I find that the initial communication overshadowed the otherwise proper validation notice. The August 18 letter states first that:
"unless payment in full is made or you arrange through this firm for the repayment of this debt in a manner acceptable to our client, we will conduct a review of your account. Our review will determine whether there is a valid legal dispute regarding this debt, and assuming none, the most effective means to secure repayment."
This language implies to the least sophisticated consumer that the consumer has only one option, to pay or arrange to pay the debt in full. This implication directly contradicts a debtor's statutory right to dispute the validity of the debt within thirty days of receipt, and suggests that defendant alone will determine if there is any valid dispute, without plaintiff's input. Plaintiff's legal right to dispute the debt, under Section 1692g, is not mentioned until the next paragraph. Stating inconsistent information in separate paragraphs does not provide the level of consumer protection Congress mandated. Defendant cannot imply in one paragraph that plaintiff has no right to dispute the debt and then cure that violation in the next paragraph by stating that plaintiff has such a right.
Plaintiff seeks maximum statutory damages, which are available without proof of actual damages. Baker v. G.C. Servs. Corp., 677 F.2d 775, 781 (9th Cir. 1982).
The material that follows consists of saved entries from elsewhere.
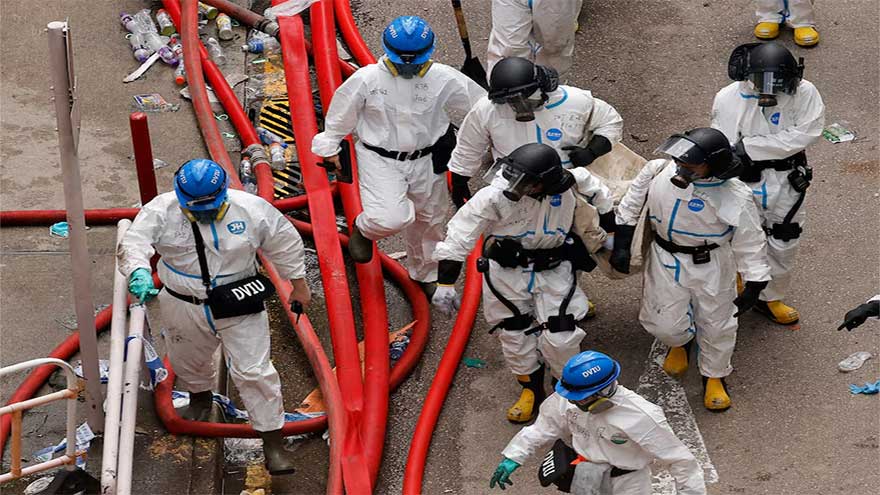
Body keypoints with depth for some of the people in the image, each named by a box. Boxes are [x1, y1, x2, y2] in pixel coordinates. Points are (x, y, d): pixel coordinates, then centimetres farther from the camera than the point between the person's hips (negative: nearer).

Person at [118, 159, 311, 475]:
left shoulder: (252, 210, -16)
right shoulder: (162, 211, -18)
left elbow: (285, 244, -2)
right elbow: (134, 242, -29)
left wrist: (298, 284, 7)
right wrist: (138, 272, -51)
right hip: (184, 306, 2)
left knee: (254, 371, -4)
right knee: (188, 362, 26)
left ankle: (273, 444, 6)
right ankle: (200, 395, 62)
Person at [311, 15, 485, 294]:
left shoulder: (443, 78, -13)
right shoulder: (366, 79, -17)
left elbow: (482, 105, -2)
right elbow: (341, 114, -1)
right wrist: (330, 147, 9)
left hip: (426, 161, 4)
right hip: (380, 161, -3)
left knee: (429, 221, 20)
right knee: (390, 218, -24)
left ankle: (425, 274, 48)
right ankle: (364, 229, 14)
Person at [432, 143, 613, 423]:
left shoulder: (568, 184, -21)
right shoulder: (497, 196, -27)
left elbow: (598, 194, 4)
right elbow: (459, 235, -22)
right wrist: (445, 283, -22)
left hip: (554, 270, 0)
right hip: (507, 271, 0)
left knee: (559, 337, -3)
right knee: (514, 334, 11)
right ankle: (532, 390, 35)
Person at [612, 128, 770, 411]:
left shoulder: (734, 197, -24)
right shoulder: (659, 171, -18)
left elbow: (750, 243, -13)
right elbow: (631, 205, -1)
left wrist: (754, 287, -13)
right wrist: (621, 245, 1)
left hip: (710, 265, -2)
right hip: (666, 260, 2)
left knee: (716, 324, 13)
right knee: (664, 324, 7)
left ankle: (714, 376, 41)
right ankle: (680, 342, 46)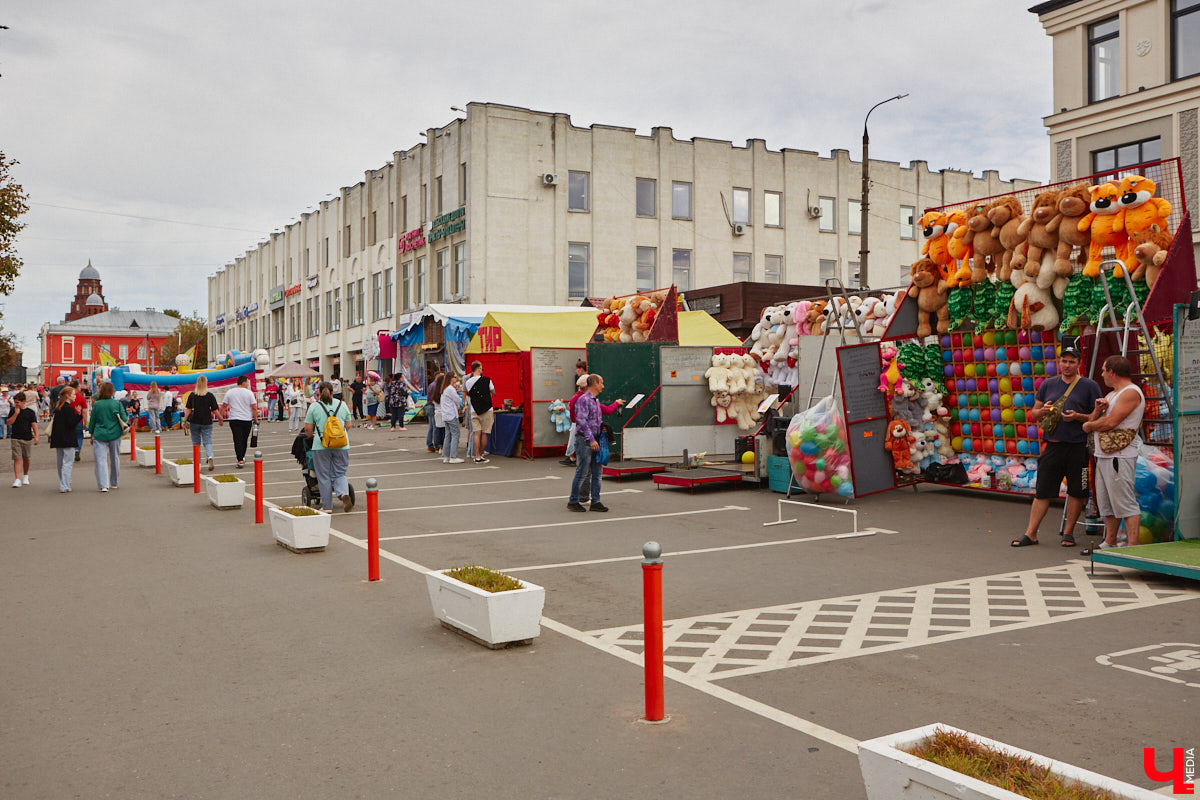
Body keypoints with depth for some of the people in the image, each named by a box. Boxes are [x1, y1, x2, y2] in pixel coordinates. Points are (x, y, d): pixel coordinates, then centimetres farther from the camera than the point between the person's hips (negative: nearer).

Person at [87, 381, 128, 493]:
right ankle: (114, 483, 27)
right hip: (115, 434, 2)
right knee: (115, 458, 16)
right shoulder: (117, 404, -4)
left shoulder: (96, 404, -4)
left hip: (100, 435, -2)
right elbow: (124, 419, -3)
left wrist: (92, 434, 15)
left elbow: (92, 421, 3)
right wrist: (127, 417, 20)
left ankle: (103, 485, -14)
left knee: (101, 460, -2)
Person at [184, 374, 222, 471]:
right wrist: (220, 419, 9)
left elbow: (188, 410, -4)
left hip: (194, 422, 1)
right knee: (207, 442, 0)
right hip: (207, 422, -1)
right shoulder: (210, 395, -5)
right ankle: (210, 457, -26)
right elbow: (215, 410, -4)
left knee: (196, 443, 13)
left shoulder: (192, 395, -3)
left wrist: (185, 421, 2)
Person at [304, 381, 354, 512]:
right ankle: (344, 494, -15)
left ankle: (327, 506, 9)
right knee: (340, 474, 11)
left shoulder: (314, 406, 0)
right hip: (342, 445, 2)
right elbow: (348, 425, 11)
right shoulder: (342, 404, 8)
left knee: (324, 477, 6)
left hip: (321, 446, -2)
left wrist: (311, 436, 20)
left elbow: (307, 428, 0)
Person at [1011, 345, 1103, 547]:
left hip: (1077, 446, -2)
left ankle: (1068, 532, 18)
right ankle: (1031, 533, 6)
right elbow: (1034, 414, 16)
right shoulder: (1048, 384, 12)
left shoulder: (1090, 386, 2)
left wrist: (1077, 417, -15)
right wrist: (1043, 411, -6)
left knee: (1076, 492, 5)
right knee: (1042, 491, 3)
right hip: (1052, 445, 3)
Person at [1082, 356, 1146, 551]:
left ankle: (1132, 546, -10)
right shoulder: (1111, 394, 21)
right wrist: (1098, 410, -2)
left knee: (1125, 502, -10)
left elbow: (1111, 422, -20)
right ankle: (1109, 543, 21)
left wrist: (1089, 425, -3)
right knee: (1106, 503, 14)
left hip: (1120, 456, -10)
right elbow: (1093, 422, 18)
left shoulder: (1131, 392, -11)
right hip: (1103, 455, 10)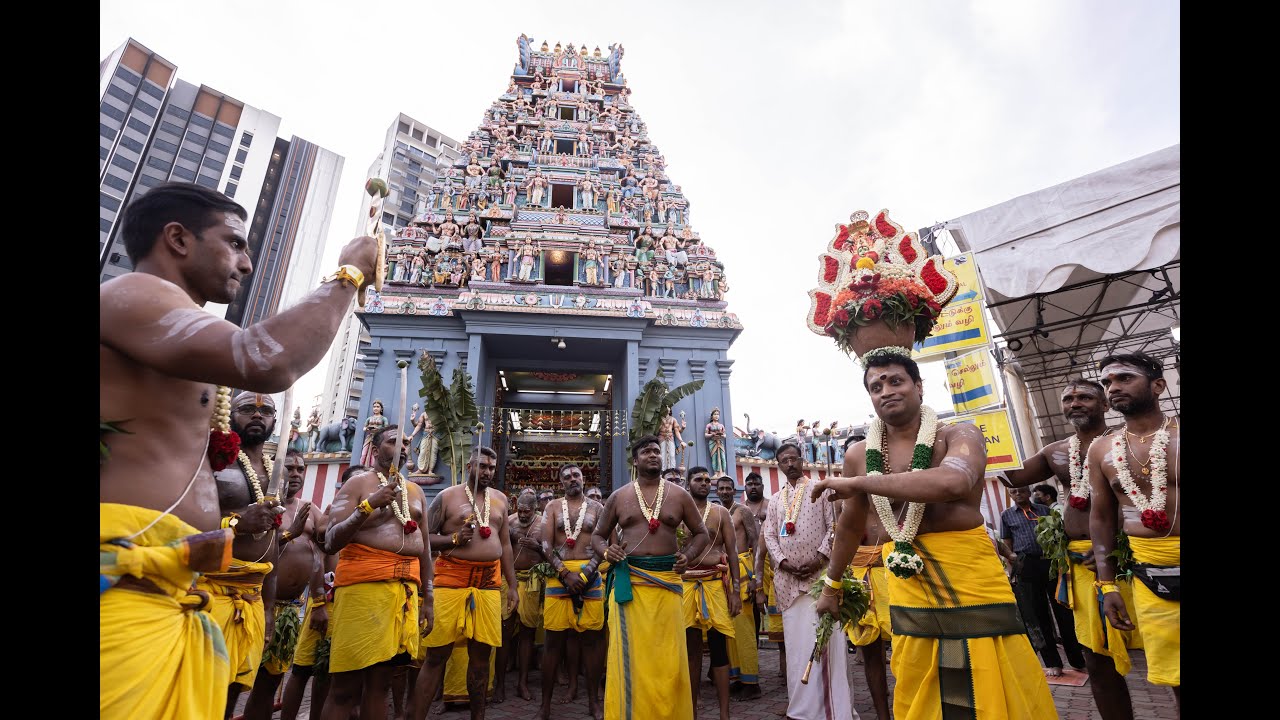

Under the FDCPA, a plaintiff may recover statutory damages "not exceeding $1,000[,]" 15 U.S.C. section 1692k(a)(2)(A), and under the RFDCPA, a plaintiff may recover statutory damages "not less than one hundred dollars ($100) nor greater than one thousand dollars ($1,000)." Cal. Civ. Code § 1788.30(b). Such damages may be awarded cumulatively under both statutes. See 15 U.S.C. § 1692(n) (The federal law "does not exempt any person . . . from complying with the laws of any State with respect to debt collection practices"); Cal. Civ. Code § 1788.32 ("The remedies provided herein are intended to be cumulative and are in addition to any other procedures, rights, or remedies under any other provision of law."). I find that plaintiff is entitled to $1000 under the FDCPA and $1000 under the RFDCPA.
If plaintiff seeks to recover reasonable attorneys' fees and costs for this action, she shall file a motion that complies with the Civil Local Rules by January 13, 2010. Plaintiff's motion for summary judgment is GRANTED. All future dates are VACATED.